Partner Spotlight

Partner Spotlight: Kahuna Accounting

Amy Mann
Amy Mann
August 10, 2017

This month, we’re proud to feature Micky Deming, Director of Business Development at Kahuna Accounting Group, as our Featured LawPay Partner. Kahuna Accounting is a specialized accounting firm that helps equip entrepreneurs with the tools and systems they need to achieve incredible growth.

How did you come to work with so many attorneys?

Originally, we took on a handful of legal clients who needed help integrating their practice management solution with their accounting software. After working with a greater number of attorneys, we started asking more questions and realized that bookkeeping was a major problem for lawyers, especially small firms.

Once we dug in a little deeper, we noticed that most small firms had the same problem: their practice management system, their accounting system, and their bank account were all saying different things. On top of this, we learned it’s extremely difficult for lawyers to find reliable bookkeeping help in their office. Having learned all this, we decided to work with as many small firms as we could to help.

Is there any accounting advice you regularly give your legal clients?

Our biggest goal for our legal clients is to help them build a healthy, thriving business, which means we’re constantly encouraging our clients to look forward, not backwards. Typically, accounting is just a recap of what has happened—it’s categorizing transactions. We want the lawyer to think like a business owner and use their numbers as a guide for achieving exactly what they want.

By coaching attorneys to look forward, to properly budget and forecast their numbers, we help them save money, be more proactive in their hiring, and serve as better leaders in their firms.

Are there practice management concerns that you regularly see among your legal clients?

Here at Kahuna, we are big proponents of having individuals play to their strengths when it comes to practice management. Managing a small firm involves a lot of different tools and technology, so having one administrative person who is managing billing, incoming calls, marketing, and bookkeeping while handing their other responsibilities is guaranteed to be a disaster.

We like to see an administrative person who is solely focused on client service, billing, and collecting, and then a part-time or outsourced bookkeeper who can take the reliable information gathered through a practice management system and check it against the firm’s bank statements.

What do you see as the most significant financial concerns for law firms?

The obvious answer is trust accounting. Everyone knows how important this is, and yet it continues to be a problem for lawyers and firms of all sizes. Firms need to keep track of their client activity on a system they are confident in and be diligent about tracking it.
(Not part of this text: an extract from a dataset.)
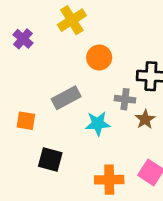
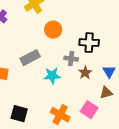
black square: (50, 160) -> (19, 114), moved
orange cross: (109, 180) -> (60, 115), turned 30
Similarly, clients have a hard time identifying when and how their internal processes are broken. Many think that if they purchase a specific software product, their problems will magically be solved. Now many existing cloud-based software products, from practice management tools to accounting software, are incredible assets that can dramatically help a law firm. However, if you’re throwing a broken process onto a new tool and hoping that it will magically change everything, you’ll be disappointed every time. Where do you see your legal clients succeeding?

We have set up our firm in a way that most of our clients are fairly entrepreneurial-minded. We think that all solo and small firm attorneys are entrepreneurs, but they don’t always think of themselves that way. Most of our clients do, however, see themselves as business owners and lawyers, which means they’re regularly engaging in creative ways to market themselves, they’re interested in financial reporting, and they’re looking for ways to improve themselves and their business.

As a marketer, I’m always blown away when I engage in a marketing conversation with an attorney and they take me to school. I think there’s a wave of entrepreneurship inside the small firm community now and that can only be a good thing. When you think like an entrepreneur, you build efficient systems so you don’t work yourself to death and you can give 100 percent of your time and attention to your clients.

You recommend LawPay to your clients. From an accounting standpoint, how do you think LawPay helps attorneys run a better business?

We recommend LawPay every time for several reasons:

  • Because as a virtual accounting firm, we hate checks. Yes, we can deal with them, but we hate them.
  • Because if someone is using another solution for processing payments we can usually help them save money by recommending they switch to LawPay.
  • Because they understand trust accounting. LawPay deposits directly into IOLTA accounts which saves unnecessary transfers, keeps everything compliant, and results in fewer moving parts for everyone.

Additionally, our clients who use LawPay have a cash flow that is dramatically different from our clients who don’t. Without LawPay, we see attorneys with a lot of accounts receivable, which is just money left on the table. And the longer it’s in accounts receivable, the more of a headache it is trying to collect it, and the less likely it is that the attorney will ever see it.

Data shows that if you put a “Pay Now” button on your invoice, it will have a tremendous reduction in your accounts receivables. Putting money in your bank account and knowing that you don’t have to chase after unpaid invoices is a huge help in the day-to-day of a firm and gives our clients incredible peace of mind.